» **Problem to work on**
Copy the records below word for word, keeping every line as it stands.

---

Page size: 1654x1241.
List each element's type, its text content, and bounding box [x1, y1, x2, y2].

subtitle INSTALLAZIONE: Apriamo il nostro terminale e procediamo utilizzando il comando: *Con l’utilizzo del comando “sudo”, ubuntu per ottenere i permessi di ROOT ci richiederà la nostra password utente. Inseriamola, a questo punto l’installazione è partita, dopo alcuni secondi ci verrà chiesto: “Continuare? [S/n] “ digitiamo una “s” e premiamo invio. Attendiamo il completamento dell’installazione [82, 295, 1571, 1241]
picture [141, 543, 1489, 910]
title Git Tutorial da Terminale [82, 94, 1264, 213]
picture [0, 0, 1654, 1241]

---

» **Output below**
Page size: 1654x1241.
List each element's type, its text content, and bounding box [x1, y1, x2, y2].

subtitle INSTALLAZIONE: Apriamo il nostro terminale e procediamo utilizzando il comando: *Con l’utilizzo del comando “sudo”, ubuntu per ottenere i permessi di ROOT ci richiederà la nostra password utente. Inseriamola, a questo punto l’installazione è partita, dopo alcuni secondi ci verrà chiesto: “Continuare? [S/n] “ digitiamo una “s” e premiamo invio. Attendiamo il completamento dell’installazione [82, 295, 1571, 1241]
picture [141, 543, 1489, 910]
title Git Tutorial da Terminale [82, 94, 1264, 213]
picture [0, 0, 1654, 1241]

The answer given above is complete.